The New Testament uses hupotasso two other times. Christians are commanded to submit to one another in humility and in the fear of God (Ephesians 5:21; 1 Peter 5:5). This “submit to one another” has lead many to some wrong conclusions. Firstly, it has been proposed by some that Christians are submitting to each other when true love is displayed among His people. Certainly, love is the distinguishing characteristic of God’s people (John 13:35, 15:17; Romans 12:10; 1 John 4:7). We should serve others selflessly. This is not submission, however. Parents love their children, making sacrifices for them, but they do not submit to the children. Likewise, elders are to lovingly serve the congregation they shepherd - but the elders do not submit to the members.

Secondly, many have wrongly assumed that since all Christians are to be submissive to one another only in the sense of loving one another, then that somehow cancels out the passages that command women (or wives) to be in submission to men (or husbands). Let’s remember that the Scriptures are all-inspired by God and do not contradict – they complement. If it is the case that “submit to one another” negates the command for the wife to submit to her husband or the women in the corporate assembly to submit to the men, then it would follow that all other commandments involving submission would be made null and void as well. Children would not be required to submit to parents or any adult, members would not need to submit to their elders, and citizens would not have to submit to their governing authorities!

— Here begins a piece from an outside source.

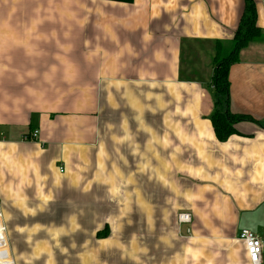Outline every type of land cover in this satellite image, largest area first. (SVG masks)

So, what does the Holy Spirit mean by “submit to one another”? Let’s notice the context around these two verses (Ephesians 5:17-22; 1 Peter 5:1-5). Paul and Peter are admonishing Christians to adhere to certain Christ-like characteristics. In the Ephesians passage, Paul points out ways in which we practice being filled with the Spirit (namely, speaking to one another, singing, giving thanks, and submitting). This is followed by verse 22: “wives submit to your own husbands” and chapter 6: “children obey your parents” and “servants be obedient to your masters”. Clearly, He is giving more specific instructions in the area of submission. Similarly, in the 1 Peter passage, Peter first covers the role of elders leading the flock and the younger people submitting to the elders before making the more general statement, “be submissive to one another”. Notice also, Peter already stated that Christians are to submit to “every ordinance of man”, for servants to be submissive, and the wife to submit to her husband (1 Peter 2:13,18, 3:1). Thus, the context of both passages must be considered and studied to see the “big picture”.     

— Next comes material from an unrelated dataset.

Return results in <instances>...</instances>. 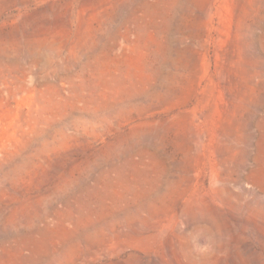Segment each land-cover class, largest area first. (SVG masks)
Masks as SVG:
<instances>
[{"label": "rangeland", "instance_id": "obj_1", "mask_svg": "<svg viewBox=\"0 0 264 264\" xmlns=\"http://www.w3.org/2000/svg\"><path fill=\"white\" fill-rule=\"evenodd\" d=\"M0 264H264V0H0Z\"/></svg>", "mask_w": 264, "mask_h": 264}]
</instances>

In conclusion, it is evident that submission is important in every Christian’s life. Christians must strive daily to submit to God and keep His commandments. It is a necessary trait in our lives as women who are members of His body. It is commanded in our everyday lives as citizens of a particular nation. It is required in our relationship with our husband. It is commanded in our worship to God as the men lead in the mixed assembly. This is how we submit to one another. Submission may still be a negative term to some, but the Scriptures tell us that our Savior, Jesus Christ submitted to the Father as “He humbled Himself and became obedient to death” (Philippians 2:5-8, Hebrews 5:8). Does His submission make Him unequal with God somehow less important? Certainly not! Our Savior came to do the will of the Father and He is our example. His life exemplifies the most beautiful life. Submission, God’s way, is beautiful! May we all submit to God’s inspired Word and fulfill His commandments in order to bring glory to His holy name.